Baru-baru ini, dua editor media Stand News yang sudah tidak beroperasi lagi dinyatakan bersalah oleh pengadilan di Hong Kong karena dituduh bersekongkol untuk menerbitkan artikel-artikel yang dianggap menghasut. Kasus ini dianggap sebagai indikator bagi masa depan kebebasan media di kota yang diperintah oleh Partai Komunis Tiongkok (PKT).
Chung Pui-kuen dan Patrick Lam, editor Stand News, dapat dipenjara hingga dua tahun setelah dijatuhi hukuman pada awal September 2024. Ini merupakan hukuman pertama atas tuduhan penghasutan terhadap jurnalis atau editor sejak penyerahan Hong Kong dari Inggris ke China pada tahun 1997.
Kritikus internasional, termasuk pemerintah Amerika Serikat, menyatakan bahwa kasus ini mencerminkan memburuknya kebebasan media di bawah pemerintahan PKT. Stand News, yang pernah menjadi outlet media daring terkemuka di Hong Kong, digerebek oleh polisi pada bulan Desember 2021 dan kemudian ditutup.
Selain Chung dan Lam, perusahaan induk Stand News, Best Pencil (Hong Kong) Ltd., juga didakwa karena konspirasi untuk menerbitkan publikasi yang dianggap menghasut. Kasus ini mencakup 17 artikel berita dan komentar antara Juli 2020 dan Desember 2021.
Selama persidangan, Chung menyatakan bahwa jurnalisme tidak seharusnya dituduh melakukan penghasutan, dan bahwa penindasan terhadap suara kritis lebih berbahaya daripada komentar itu sendiri. Dia juga menegaskan bahwa Stand News hanya mencoba merekam fakta dan melaporkan kebenaran.
Hakim Pengadilan Distrik Kwok Wai-kin menulis bahwa ujaran yang dianggap menghasut harus dipertimbangkan dengan memperhatikan potensi kerusakan pada keamanan nasional, dan harus dihentikan. Jaksa pemerintah Laura Ng menyatakan bahwa Stand News telah digunakan sebagai platform politik untuk mempromosikan ideologi ilegal.
Putusan pengadilan terhadap Chung dan Lam telah menarik perhatian internasional sebagai bagian dari penindasan politik di Hong Kong. Lord Patten, pelindung Hong Kong Watch berbasis di Inggris, menyebutnya sebagai hari yang gelap bagi kebebasan pers di Hong Kong.

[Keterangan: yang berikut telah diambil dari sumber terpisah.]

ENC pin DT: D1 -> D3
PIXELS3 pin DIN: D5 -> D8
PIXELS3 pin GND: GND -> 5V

Masyarakat internasional diminta untuk memantau dengan cermat kebebasan pers di Hong Kong dan menekan otoritas setempat agar mematuhi Hukum Dasar dan Deklarasi Bersama Tiongkok-Inggris yang menjamin kebebasan pers. Para pembuat undang-undang juga diminta untuk meminta pembebasan jurnalis Hong Kong yang dipenjara, termasuk Jimmy Lai.

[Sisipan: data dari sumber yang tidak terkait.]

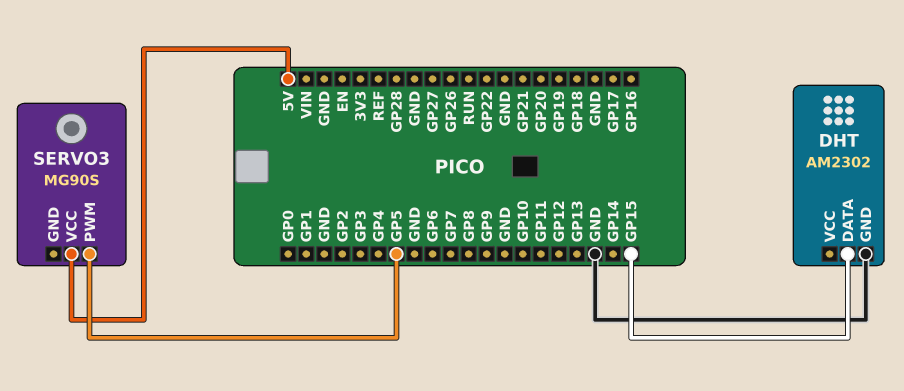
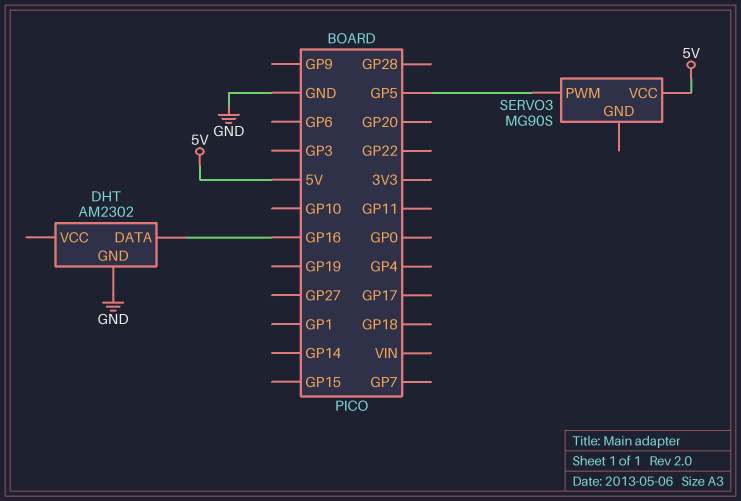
DHT pin DATA: GP15 -> GP16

Kebebasan media di Hong Kong terus memburuk sejak tahun 2020, dengan banyak outlet media independen ditutup dan jurnalis ditangkap dan dituntut setelah diberlakukannya Undang-Undang Keamanan Nasional. Surat kabar Apple Daily, yang pro-demokrasi, terpaksa ditutup pada tahun 2021 setelah penggerebekan oleh polisi dan pembekuan asetnya.

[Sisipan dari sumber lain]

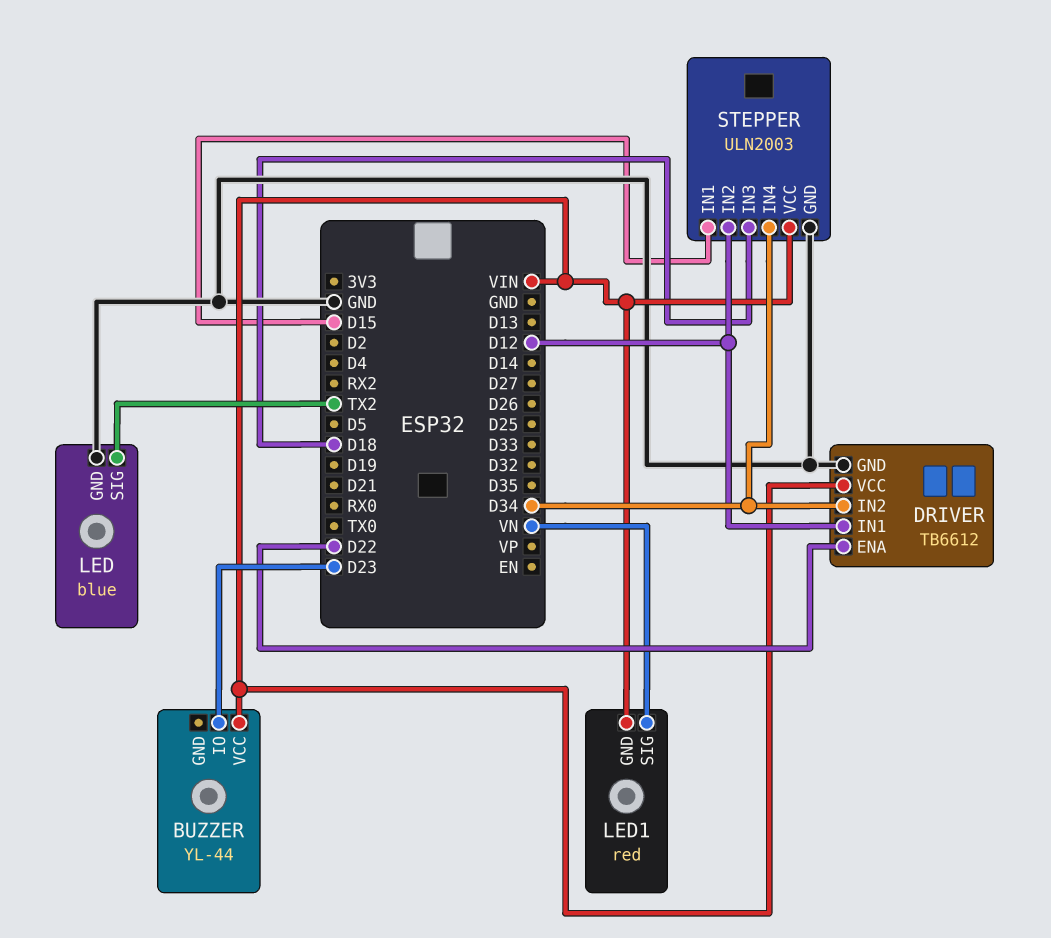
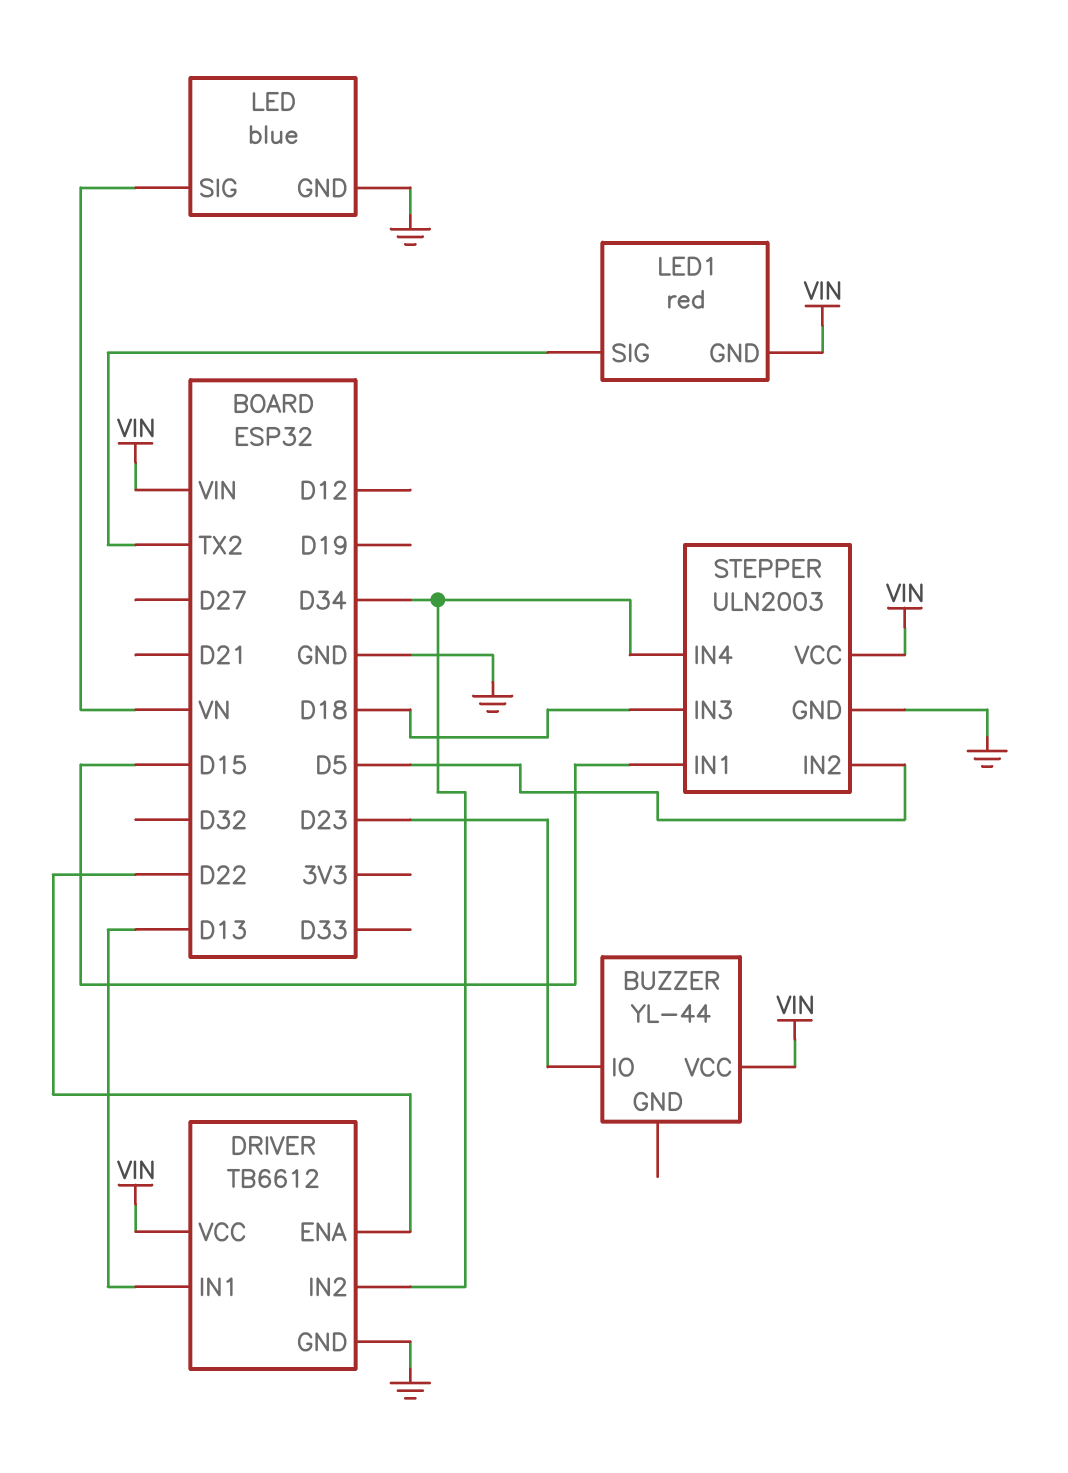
DRIVER pin IN1: D12 -> D13
LED pin SIG: TX2 -> VN
LED1 pin SIG: VN -> TX2
STEPPER pin IN2: D12 -> D5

Peringkat kebebasan pers Hong Kong telah turun drastis dalam beberapa tahun terakhir, menurut laporan dari berbagai lembaga. Kebebasan pers di kota tersebut kini berada di posisi ke-135 dari 180 negara dan wilayah yang dinilai.
Selain itu, banyak jurnalis Hong Kong juga telah dituntut berdasarkan Undang-Undang Keamanan Nasional 2020. Hal ini menunjukkan bahwa keadaan kebebasan pers di Hong Kong semakin memprihatinkan dan memerlukan perhatian serius dari masyarakat internasional.